Public screenings of The New Zealand Wars series will be shown in Ōtaki until mid-November, and later in October a new theatre show based on the Wars in the East Coast, which affected Ngāti Porou and Ngāti Kahungunu, will show in Greytown.

Events are also being set up for next year's commemorations, with about $30,000 given to support historian Vincent O'Malley to speak to schools around the country about the significance of the New Zealand Wars early next year.

Te Rūnanga o Ngāti Ruanui Trust will also hold a hīkoi in the South island in March to honour and acknowledge the lives of the people from Ngāti Ruanui and Pakakohe who were imprisoned in Dunedin in 1869.

More than $70,000 has been given to Raukawa Charitable Trust to establish a tour of four significant New Zealand Wars sites where Waikato iwi Ngāti Raukawa had significant involvement.

Te Puni Kōkiri chief executive Michelle Hippolite Toihautū said the number of applicants showed there was an appetite for whānau, hapū, iwi and Māori communities across the nation to hold commemorative events and create awareness about important historical encounters between Pākehā and Māori.

"There may be a number of things happening around the motu but what has been supported is a range of symposia and commemorations at particular sights."

"This is who we are as a nation and how indigenous Māori interacted with those that came to Aotearoa.
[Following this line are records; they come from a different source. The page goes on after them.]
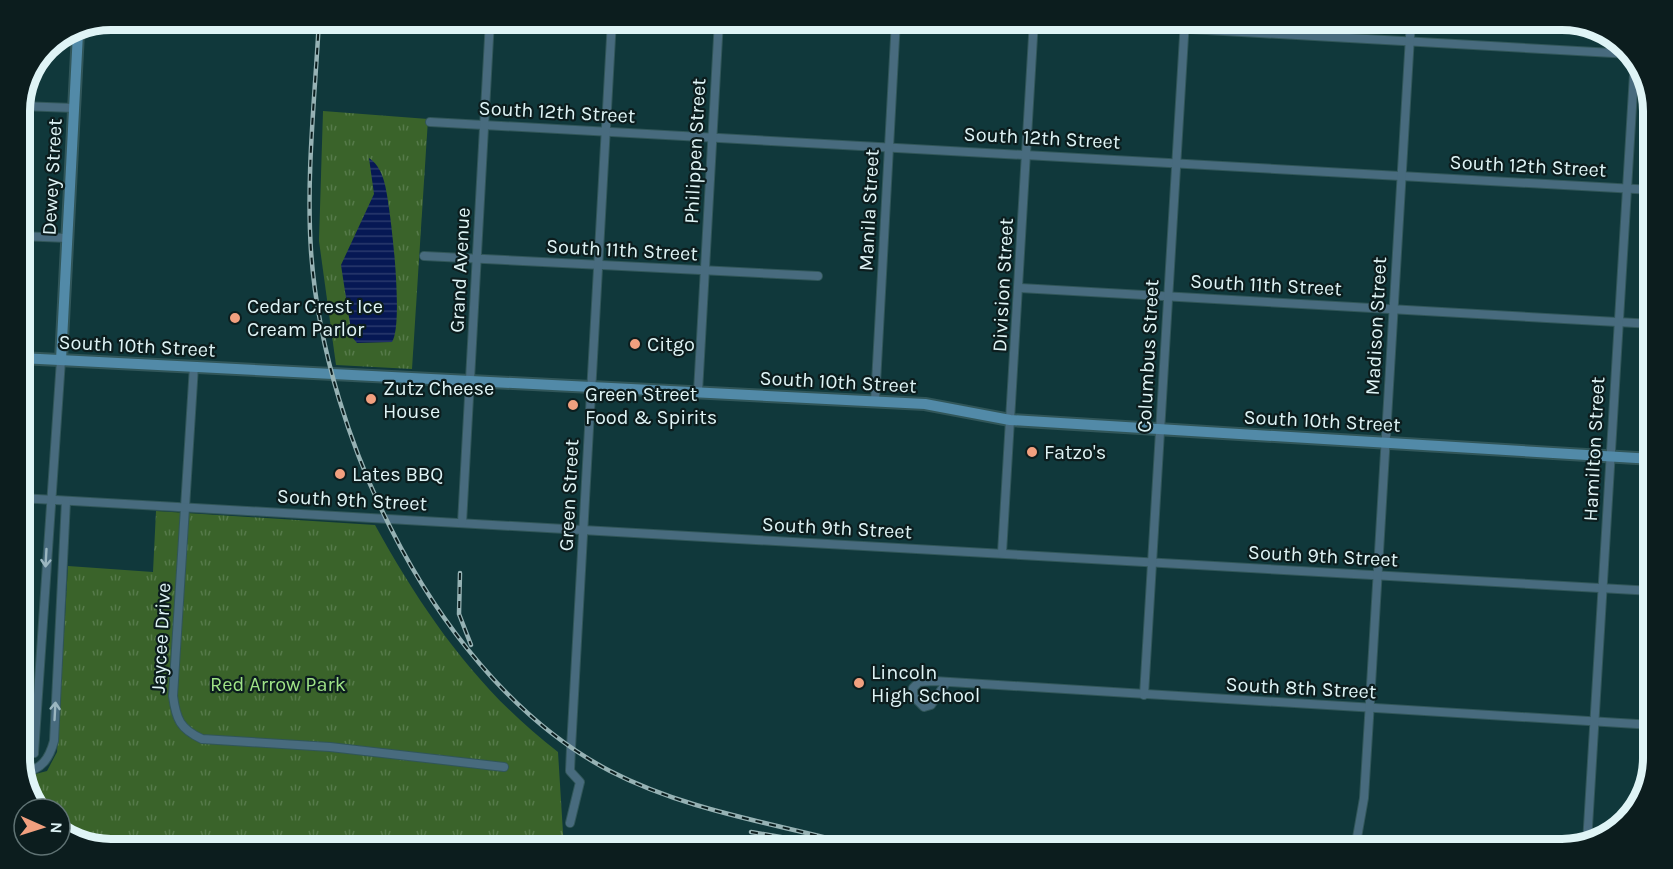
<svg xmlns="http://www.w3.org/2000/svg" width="1673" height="869" font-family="Karla,sans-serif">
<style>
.park{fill:url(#park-tufts)}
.water{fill:url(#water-rules)}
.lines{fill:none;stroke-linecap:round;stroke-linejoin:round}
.street-casing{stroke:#315659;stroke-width:10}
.secondary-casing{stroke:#315659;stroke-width:14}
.street{stroke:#486b7e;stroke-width:8}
.secondary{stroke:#528aa8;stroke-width:10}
.rail-casing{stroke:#96b2b4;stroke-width:4.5}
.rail{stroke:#0c1d1e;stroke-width:2;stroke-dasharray:7;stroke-linecap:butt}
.oneway{stroke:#9bb6c0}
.poi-dot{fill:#f2a07f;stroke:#0c1d1e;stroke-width:2}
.labels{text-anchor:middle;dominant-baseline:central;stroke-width:4.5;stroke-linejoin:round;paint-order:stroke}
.street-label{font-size:20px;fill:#dff4f6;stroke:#0c1d1e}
.poi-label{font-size:20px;fill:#dff4f6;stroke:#0c1d1e;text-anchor:start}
.park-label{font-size:20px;fill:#9fe387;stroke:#0c1d1e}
.rim{fill:none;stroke:#dff4f6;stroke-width:8}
</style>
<defs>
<pattern id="park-tufts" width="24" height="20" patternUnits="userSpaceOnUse" patternTransform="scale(1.5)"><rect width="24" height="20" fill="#3a632a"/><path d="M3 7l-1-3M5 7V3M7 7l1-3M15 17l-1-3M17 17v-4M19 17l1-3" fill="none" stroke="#567a4a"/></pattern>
<pattern id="water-rules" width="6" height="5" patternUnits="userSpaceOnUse" patternTransform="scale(1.5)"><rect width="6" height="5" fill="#061854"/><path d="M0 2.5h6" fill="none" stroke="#2a3a6d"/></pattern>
</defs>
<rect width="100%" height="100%" fill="#10383b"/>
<g class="park">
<polygon points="323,111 428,119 412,369 336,365 319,241"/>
<path d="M156,511L375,525C423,612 478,691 558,752L564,849H111L70,840L60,831V809H35L24,777L47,771L57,752L68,566L153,572Z"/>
</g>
<path class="water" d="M369,158C378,164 383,175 385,185C391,210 404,324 392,342L357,343L352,337L341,265L374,194Z"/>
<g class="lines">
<defs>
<g id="street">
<polyline points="1031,20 1631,54"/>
<polyline points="20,106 74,108"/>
<polyline points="430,122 1653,190"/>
<polyline points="20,236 67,238"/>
<polyline points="424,256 818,276"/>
<polyline points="1020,288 1653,324"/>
<path d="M194,366L173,696C176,719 180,729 202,739L330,747L504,767"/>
<polyline points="698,392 719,20"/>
<polyline points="875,401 896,20"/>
<polyline points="20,498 1653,591"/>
<polyline points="462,523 490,20"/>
<polyline points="1002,553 1034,20"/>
<polyline points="946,683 931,705 924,707 913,696 913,688 919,682 934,681 1653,725"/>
<polyline points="1144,695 1185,20"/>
<polyline points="34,753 61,360"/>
<polyline points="20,755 34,753"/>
<path d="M23,773C42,769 49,759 54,741L66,501"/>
<polyline points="570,823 580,782 570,771 571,748 612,20"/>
<polyline points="1357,841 1508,849"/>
<polyline points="1587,843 1635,58"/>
<polyline points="1355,849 1364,798 1369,718 1411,20"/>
</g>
<g id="secondary">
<polyline points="20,358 925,404 1010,420 1653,459"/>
<polyline points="61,360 78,33"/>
</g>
</defs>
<use href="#street" class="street-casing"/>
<use href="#secondary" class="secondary-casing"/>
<use href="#street" class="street"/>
<use href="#secondary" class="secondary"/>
<defs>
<g id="rail">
<path d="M319,20C315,96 306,175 311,251C324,439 438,681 610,771C691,813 782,824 869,849"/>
<polyline points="460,573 459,614 471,645"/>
<polyline points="751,832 804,841"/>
</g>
</defs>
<use href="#rail" class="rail-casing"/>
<use href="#rail" class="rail"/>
</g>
<defs><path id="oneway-shaft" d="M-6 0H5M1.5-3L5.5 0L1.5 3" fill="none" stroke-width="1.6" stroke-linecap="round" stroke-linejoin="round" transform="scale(1.5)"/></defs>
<g class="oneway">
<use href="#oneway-shaft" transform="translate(46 558) rotate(93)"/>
<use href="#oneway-shaft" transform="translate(55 711) rotate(-87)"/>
</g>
<g class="poi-dot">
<circle cx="235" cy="318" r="6"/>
<circle cx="635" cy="344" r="6"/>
<circle cx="371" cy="399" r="6"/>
<circle cx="573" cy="405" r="6"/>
<circle cx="1032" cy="452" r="6"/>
<circle cx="340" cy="474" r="6"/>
<circle cx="859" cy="683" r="6"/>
</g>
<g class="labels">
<g class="street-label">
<text transform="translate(557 112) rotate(3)">South 12th Street</text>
<text transform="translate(1042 138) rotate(3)">South 12th Street</text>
<text transform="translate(695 151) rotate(-87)">Philippen Street</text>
<text transform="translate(1528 166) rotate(3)">South 12th Street</text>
<text transform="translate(52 177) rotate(-87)">Dewey Street</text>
<text transform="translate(869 210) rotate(-87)">Manila Street</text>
<text transform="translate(622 250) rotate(3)">South 11th Street</text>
<text transform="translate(460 270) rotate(-87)">Grand Avenue</text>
<text transform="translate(1003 285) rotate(-87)">Division Street</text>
<text transform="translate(1266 285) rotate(3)">South 11th Street</text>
<text transform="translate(1376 326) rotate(-87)">Madison Street</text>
<text transform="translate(137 346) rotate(3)">South 10th Street</text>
<text transform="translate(1148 356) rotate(-87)">Columbus Street</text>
<text transform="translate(838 382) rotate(3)">South 10th Street</text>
<text transform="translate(1322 421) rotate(3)">South 10th Street</text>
<text transform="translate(1594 449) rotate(-87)">Hamilton Street</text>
<text transform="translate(569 495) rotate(-87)">Green Street</text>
<text transform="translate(352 500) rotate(3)">South 9th Street</text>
<text transform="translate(837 528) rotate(3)">South 9th Street</text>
<text transform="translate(1323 556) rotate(3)">South 9th Street</text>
<text transform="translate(161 638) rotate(-87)">Jaycee Drive</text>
<text transform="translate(1301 688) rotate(3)">South 8th Street</text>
</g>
<g class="poi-label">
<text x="247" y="306">Cedar Crest Ice<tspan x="247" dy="23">Cream Parlor</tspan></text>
<text x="647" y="344">Citgo</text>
<text x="383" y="388">Zutz Cheese<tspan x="383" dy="23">House</tspan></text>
<text x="585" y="394">Green Street<tspan x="585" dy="23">Food &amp; Spirits</tspan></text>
<text x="1044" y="452">Fatzo's</text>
<text x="352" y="474">Lates BBQ</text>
<text x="871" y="672">Lincoln<tspan x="871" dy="23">High School</tspan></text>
</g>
<g class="park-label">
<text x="278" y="684">Red Arrow Park</text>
</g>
</g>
<path d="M0 0H1673V869H0ZM111 30H1562A81 81 0 0 1 1643 111V758A81 81 0 0 1 1562 839H111A81 81 0 0 1 30 758V111A81 81 0 0 1 111 30Z" fill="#0c1d1e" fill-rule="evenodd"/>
<path class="rim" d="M111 30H1562A81 81 0 0 1 1643 111V758A81 81 0 0 1 1562 839H111A81 81 0 0 1 30 758V111A81 81 0 0 1 111 30Z"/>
<g transform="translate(42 827) rotate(93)"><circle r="28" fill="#0c1d1e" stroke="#607374" stroke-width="1.5"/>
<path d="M0-4.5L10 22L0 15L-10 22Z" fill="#f2a07f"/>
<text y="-9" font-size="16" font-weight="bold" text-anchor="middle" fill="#dff4f6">N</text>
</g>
</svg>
We can never forget what our past is because it definitely helps to inform where we are now and how we might do better for the future."

Ms Hippolite Toihautū said she hoped the commemoration of the New Zealand Wars would be held in the same regard as the ANZAC Day commemorations.

"Aotearoa New Zealand values history and culture, we value understanding what happened when our people went to war offshore, so let's make sure we understand what happened at home.

"I think it's important that young ones, parents, [and] older ones start to help their whānau realise what an interesting and rich history we have."